:: Instructions to follow ::
Write the data out again, matching every line exactly.
▼
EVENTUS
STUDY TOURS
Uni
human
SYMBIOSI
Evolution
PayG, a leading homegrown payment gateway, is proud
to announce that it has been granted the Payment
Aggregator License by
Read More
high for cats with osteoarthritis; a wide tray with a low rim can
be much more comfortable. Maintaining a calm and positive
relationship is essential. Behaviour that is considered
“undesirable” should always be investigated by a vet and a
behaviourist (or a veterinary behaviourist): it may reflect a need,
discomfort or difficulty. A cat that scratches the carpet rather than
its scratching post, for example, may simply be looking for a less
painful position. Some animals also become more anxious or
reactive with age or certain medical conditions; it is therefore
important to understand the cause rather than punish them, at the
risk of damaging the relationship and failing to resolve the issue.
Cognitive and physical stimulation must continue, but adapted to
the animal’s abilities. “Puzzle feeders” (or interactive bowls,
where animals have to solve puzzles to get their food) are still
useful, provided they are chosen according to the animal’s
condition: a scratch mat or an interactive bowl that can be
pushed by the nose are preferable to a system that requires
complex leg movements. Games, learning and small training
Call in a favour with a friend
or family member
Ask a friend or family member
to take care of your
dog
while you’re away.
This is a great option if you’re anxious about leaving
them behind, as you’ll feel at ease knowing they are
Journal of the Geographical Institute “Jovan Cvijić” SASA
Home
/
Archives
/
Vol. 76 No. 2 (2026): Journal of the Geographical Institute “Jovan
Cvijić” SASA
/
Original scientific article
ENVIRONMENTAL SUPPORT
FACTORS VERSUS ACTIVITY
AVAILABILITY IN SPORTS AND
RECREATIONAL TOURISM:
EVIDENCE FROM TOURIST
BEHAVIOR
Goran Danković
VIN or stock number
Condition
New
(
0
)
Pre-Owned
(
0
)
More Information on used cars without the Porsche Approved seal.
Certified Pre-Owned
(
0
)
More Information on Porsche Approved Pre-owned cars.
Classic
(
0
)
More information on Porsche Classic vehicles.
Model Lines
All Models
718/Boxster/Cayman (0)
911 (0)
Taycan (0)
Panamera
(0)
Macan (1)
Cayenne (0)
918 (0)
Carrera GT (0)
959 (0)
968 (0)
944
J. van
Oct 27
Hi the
▲
:: Written solution ::
EVENTUS
STUDY TOURS
Uni
human
SYMBIOSI
Evolution
PayG, a leading homegrown payment gateway, is proud
to announce that it has been granted the Payment
Aggregator License by
Read More
high for cats with osteoarthritis; a wide tray with a low rim can
be much more comfortable. Maintaining a calm and positive
relationship is essential. Behaviour that is considered
“undesirable” should always be investigated by a vet and a
behaviourist (or a veterinary behaviourist): it may reflect a need,
discomfort or difficulty. A cat that scratches the carpet rather than
its scratching post, for example, may simply be looking for a less
painful position. Some animals also become more anxious or
reactive with age or certain medical conditions; it is therefore
important to understand the cause rather than punish them, at the
risk of damaging the relationship and failing to resolve the issue.
Cognitive and physical stimulation must continue, but adapted to
the animal’s abilities. “Puzzle feeders” (or interactive bowls,
where animals have to solve puzzles to get their food) are still
useful, provided they are chosen according to the animal’s
condition: a scratch mat or an interactive bowl that can be
pushed by the nose are preferable to a system that requires
complex leg movements. Games, learning and small training
Call in a favour with a friend
or family member
Ask a friend or family member
to take care of your
dog
while you’re away.
This is a great option if you’re anxious about leaving
them behind, as you’ll feel at ease knowing they are
Journal of the Geographical Institute “Jovan Cvijić” SASA
Home
/
Archives
/
Vol. 76 No. 2 (2026): Journal of the Geographical Institute “Jovan
Cvijić” SASA
/
Original scientific article
ENVIRONMENTAL SUPPORT
FACTORS VERSUS ACTIVITY
AVAILABILITY IN SPORTS AND
RECREATIONAL TOURISM:
EVIDENCE FROM TOURIST
BEHAVIOR
Goran Danković
VIN or stock number
Condition
New
(
0
)
Pre-Owned
(
0
)
More Information on used cars without the Porsche Approved seal.
Certified Pre-Owned
(
0
)
More Information on Porsche Approved Pre-owned cars.
Classic
(
0
)
More information on Porsche Classic vehicles.
Model Lines
All Models
718/Boxster/Cayman (0)
911 (0)
Taycan (0)
Panamera
(0)
Macan (1)
Cayenne (0)
918 (0)
Carrera GT (0)
959 (0)
968 (0)
944
J. van
Oct 27
Hi the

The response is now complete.